3. La lutte pour garantir les droits humains des enfants doit également inclure les droits intangibles de l’esprit humain. De nombreux droits formels et plus tangibles sont liés à la protection et à la prise en charge des enfants, comme leur droit à l'identité, à la santé, à l'éducation, à la participation publique et à la protection contre la discrimination. Ces droits doivent s'accompagner d'un cadre de relations communautaires qui soutient également leur droit de rêver, de jouer, de souhaiter, de créer, d'expérimenter, de faire des erreurs.

Tous ces droits, tout aussi importants, doivent être construits et garantis sur la base d’une politique publique soutenue par des principes éthiques tels que «pédagogie de la tendresse. Cette approche appelle à une relation chaleureuse, bienveillante et respectueuse entre les adultes et les enfants en tant que partenaires dans la construction d’un monde où les droits des enfants sont respectés et défendus.

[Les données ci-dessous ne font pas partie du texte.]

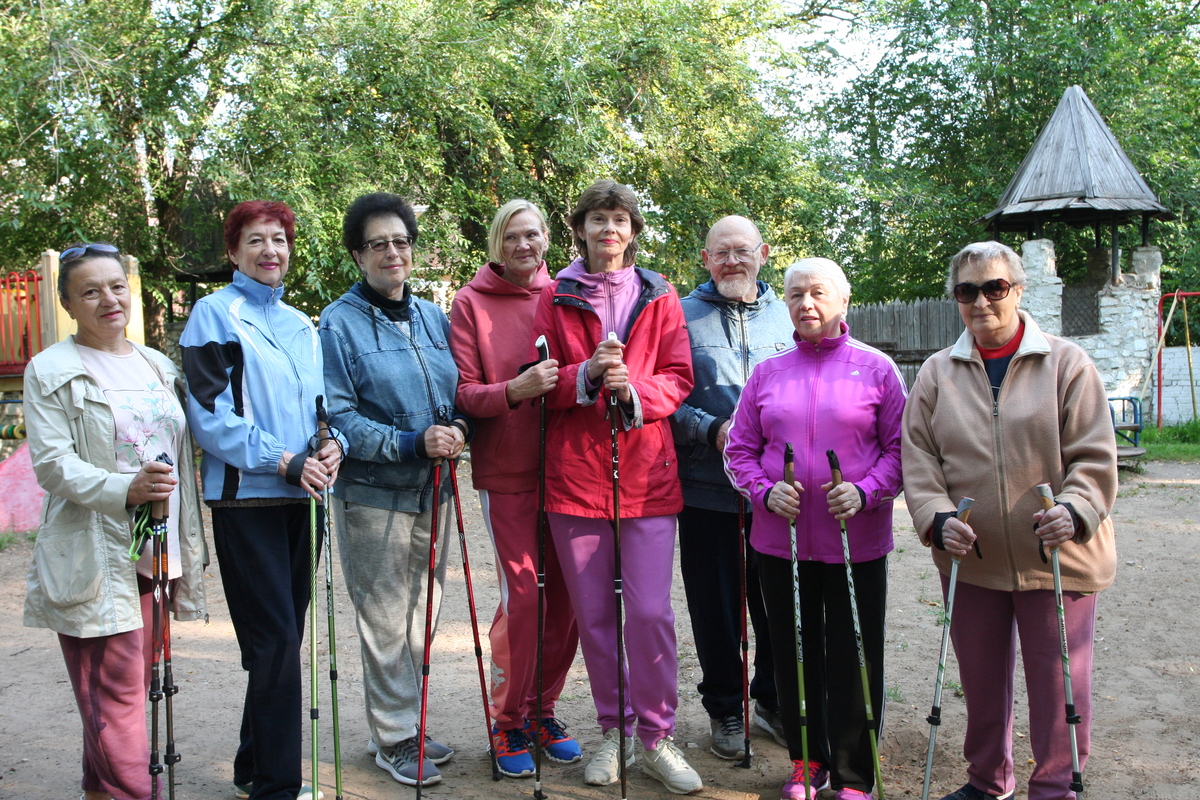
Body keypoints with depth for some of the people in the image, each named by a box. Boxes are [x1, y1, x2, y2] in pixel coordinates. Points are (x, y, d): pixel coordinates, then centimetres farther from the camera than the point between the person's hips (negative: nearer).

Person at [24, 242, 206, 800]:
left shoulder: (159, 366, 16)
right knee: (118, 694, -7)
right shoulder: (51, 371, -2)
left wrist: (188, 543, 18)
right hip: (95, 560, -6)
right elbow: (52, 463, -12)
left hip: (157, 553, 6)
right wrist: (125, 490, -29)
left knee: (126, 688, 13)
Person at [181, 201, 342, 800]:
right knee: (276, 639, -8)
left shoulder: (300, 323, 17)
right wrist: (283, 461, -17)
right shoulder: (215, 313, -2)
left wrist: (331, 446, -2)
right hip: (246, 497, -6)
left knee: (282, 638, 11)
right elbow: (210, 412, -10)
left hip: (301, 497, 6)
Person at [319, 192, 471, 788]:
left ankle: (404, 727, 30)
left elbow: (460, 395, 15)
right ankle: (395, 739, 17)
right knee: (385, 625, 1)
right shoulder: (340, 323, -8)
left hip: (433, 490, 6)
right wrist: (412, 442, -21)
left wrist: (459, 428, -8)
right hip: (373, 495, -5)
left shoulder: (432, 317, 9)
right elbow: (337, 417, -13)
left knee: (420, 619, 15)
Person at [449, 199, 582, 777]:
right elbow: (464, 393, -6)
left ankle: (542, 708, 25)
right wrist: (514, 390, -24)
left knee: (566, 594, 6)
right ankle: (508, 722, 13)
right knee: (522, 595, -5)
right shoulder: (471, 302, 0)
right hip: (506, 472, -3)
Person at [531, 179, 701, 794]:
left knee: (651, 612, -4)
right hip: (575, 472, 1)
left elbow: (678, 378, 4)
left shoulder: (659, 297, 10)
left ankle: (655, 738, 12)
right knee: (593, 614, 7)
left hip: (646, 472, 0)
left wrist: (635, 388, -15)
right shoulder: (555, 298, 9)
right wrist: (587, 374, -15)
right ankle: (614, 731, 23)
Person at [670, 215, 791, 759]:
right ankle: (724, 709, 26)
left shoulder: (785, 315, 9)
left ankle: (773, 698, 31)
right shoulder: (683, 316, 1)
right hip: (707, 486, -2)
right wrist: (711, 430, -16)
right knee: (716, 605, 8)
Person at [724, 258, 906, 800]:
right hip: (781, 540, 2)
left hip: (857, 541, -2)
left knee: (853, 658, 4)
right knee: (794, 653, 11)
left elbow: (900, 446, 0)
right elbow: (740, 449, 9)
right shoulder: (767, 373, 8)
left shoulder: (875, 368, 2)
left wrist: (865, 492, -15)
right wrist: (765, 491, -8)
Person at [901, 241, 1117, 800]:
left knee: (1058, 682, 4)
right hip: (970, 559, 3)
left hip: (1056, 557, -2)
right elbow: (918, 459, 2)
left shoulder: (1066, 364, -1)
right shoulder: (938, 373, 6)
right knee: (980, 678, 16)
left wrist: (1073, 510, -21)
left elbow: (1094, 456, -4)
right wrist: (937, 518, -13)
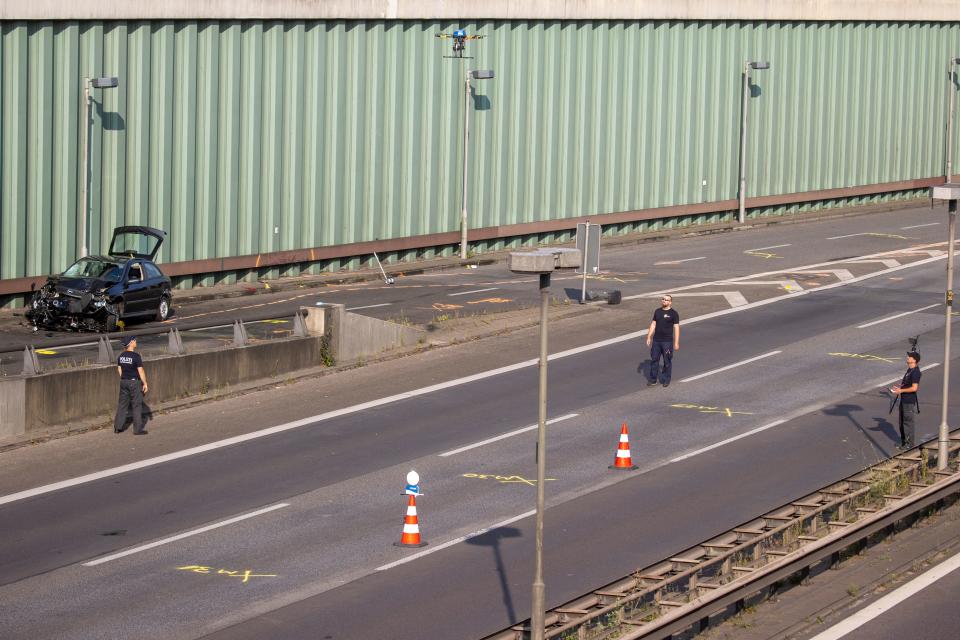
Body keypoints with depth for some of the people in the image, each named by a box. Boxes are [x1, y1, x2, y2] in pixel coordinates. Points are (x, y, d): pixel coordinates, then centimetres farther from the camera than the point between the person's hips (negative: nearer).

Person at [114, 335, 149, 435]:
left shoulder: (121, 356, 3)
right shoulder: (136, 356, -17)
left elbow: (119, 370, 10)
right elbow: (140, 371, -16)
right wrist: (145, 383, -8)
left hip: (124, 382, 6)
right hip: (134, 382, -6)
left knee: (122, 404, 13)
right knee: (137, 406, 1)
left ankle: (118, 427, 15)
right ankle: (138, 429, 4)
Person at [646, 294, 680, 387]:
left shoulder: (673, 313, -6)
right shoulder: (657, 312, 9)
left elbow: (676, 328, -7)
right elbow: (653, 325, 12)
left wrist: (676, 343, -11)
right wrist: (649, 338, 7)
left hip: (667, 341, -4)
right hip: (656, 340, 4)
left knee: (667, 362, 3)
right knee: (654, 360, 7)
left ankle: (666, 380, 14)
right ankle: (652, 380, 16)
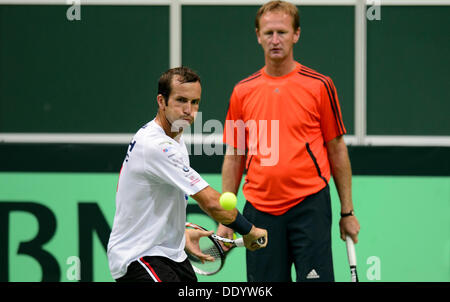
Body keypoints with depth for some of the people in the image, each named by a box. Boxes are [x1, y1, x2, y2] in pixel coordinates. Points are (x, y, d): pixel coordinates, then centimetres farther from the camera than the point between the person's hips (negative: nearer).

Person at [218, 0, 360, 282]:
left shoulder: (320, 86, 0)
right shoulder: (243, 92, 8)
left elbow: (337, 150, 4)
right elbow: (234, 157, 13)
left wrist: (348, 211, 3)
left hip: (310, 207, -3)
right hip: (260, 210, 3)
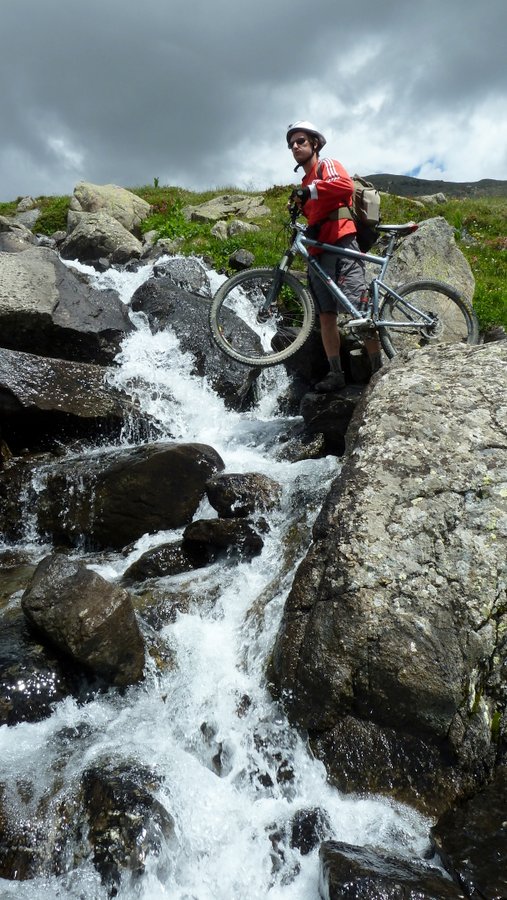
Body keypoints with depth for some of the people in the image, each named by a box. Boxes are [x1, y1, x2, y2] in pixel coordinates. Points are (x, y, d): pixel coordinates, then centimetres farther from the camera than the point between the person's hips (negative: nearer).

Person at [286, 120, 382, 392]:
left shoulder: (327, 165, 7)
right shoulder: (305, 183, 30)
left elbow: (346, 185, -16)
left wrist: (310, 190, -21)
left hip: (340, 246, -8)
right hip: (318, 252, 8)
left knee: (360, 309, -17)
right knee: (326, 316, 0)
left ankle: (378, 368, -16)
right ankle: (335, 373, -1)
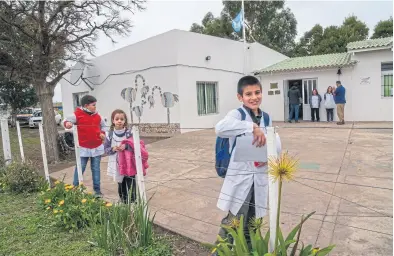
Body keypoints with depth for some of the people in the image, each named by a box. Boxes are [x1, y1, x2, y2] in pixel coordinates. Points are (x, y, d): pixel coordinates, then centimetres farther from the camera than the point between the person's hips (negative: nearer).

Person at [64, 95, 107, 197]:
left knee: (96, 169, 10)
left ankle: (97, 189, 18)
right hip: (83, 147, -4)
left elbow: (103, 125, 21)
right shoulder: (77, 114, -8)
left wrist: (103, 133, 4)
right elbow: (67, 120, -17)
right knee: (80, 168, 2)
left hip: (97, 147, 4)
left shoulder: (97, 116, 6)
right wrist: (67, 123, -39)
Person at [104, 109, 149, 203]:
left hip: (129, 164, -2)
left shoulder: (129, 133, -8)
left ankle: (132, 202, 15)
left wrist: (126, 146, -22)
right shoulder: (110, 134, -2)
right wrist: (113, 149, -16)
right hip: (117, 165, 2)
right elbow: (106, 149, 2)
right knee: (121, 186, 16)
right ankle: (123, 203, 30)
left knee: (131, 186, 3)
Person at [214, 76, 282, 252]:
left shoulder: (267, 118, 9)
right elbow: (220, 128, -32)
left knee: (253, 222, 21)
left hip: (260, 176, 6)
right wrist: (252, 127, -34)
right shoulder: (237, 114, -10)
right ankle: (220, 250, 23)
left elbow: (276, 142, 7)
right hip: (240, 175, -6)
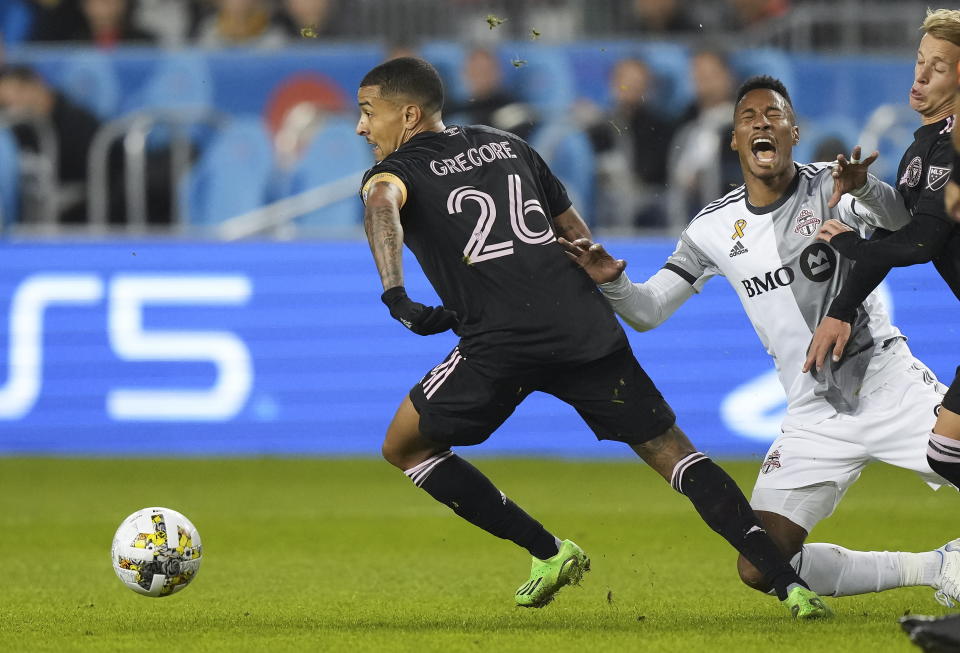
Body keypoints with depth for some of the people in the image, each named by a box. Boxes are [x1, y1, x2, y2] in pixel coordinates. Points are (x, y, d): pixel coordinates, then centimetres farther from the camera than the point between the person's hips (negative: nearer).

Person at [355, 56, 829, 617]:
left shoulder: (396, 170, 10)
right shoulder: (507, 146, 26)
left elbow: (381, 203, -17)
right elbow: (581, 239, 27)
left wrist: (397, 298, -24)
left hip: (501, 341, -5)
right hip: (585, 326, 5)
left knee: (405, 446, 15)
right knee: (668, 448, 8)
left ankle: (550, 553, 8)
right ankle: (789, 581, -7)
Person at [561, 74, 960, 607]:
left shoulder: (827, 188, -7)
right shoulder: (714, 229, 4)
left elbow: (902, 227, -26)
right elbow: (648, 311, 8)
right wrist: (612, 282, -13)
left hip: (888, 385, -4)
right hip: (815, 418, 4)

Je salue l’ouverture d’espaces de dialogue comme aujourd’hui*, car ils nous permettent d’imaginer d’autres mondes dans lesquels les enfants et les jeunes ne sont plus considérés seulement comme des « projets d’avenir », mais comme une force présente qui nous fait exister et qui marche à nos côtés dans la quête de la paix, de la justice et de la dignité.

Merci.

*Ce texte est une adaptation d'une communication présentée par Rodrigo Barraza García, responsable du programme GFC, lors du premier Forum sur les droits des filles, des enfants et des adolescents, qui s'est tenu le 9 octobre 2019 dans la ville de Toluca, au Mexique. Cet événement a été organisé par APIC Utopía, partenaire de GFC.

 APIC Utopia promeut une enfance saine pour les enfants et les jeunes de la ville de Mexico et de ses environs. À travers des activités scolaires et extrascolaires, comme les arts martiaux, l'organisation vise à améliorer la qualité de l'éducation disponible, ainsi que le bien-être et les chances de réussite des jeunes.

Les principaux objectifs du Forum étaient d'établir un dialogue démocratique et productif entre les autorités et les représentants de la société civile mexicaine ; de partager les défis, les leçons et les expériences communes ; et d'établir des engagements concrets pour la pleine mise en œuvre et l'amélioration des systèmes de protection intégrale des filles, des garçons et des adolescents dans l'État de Mexico.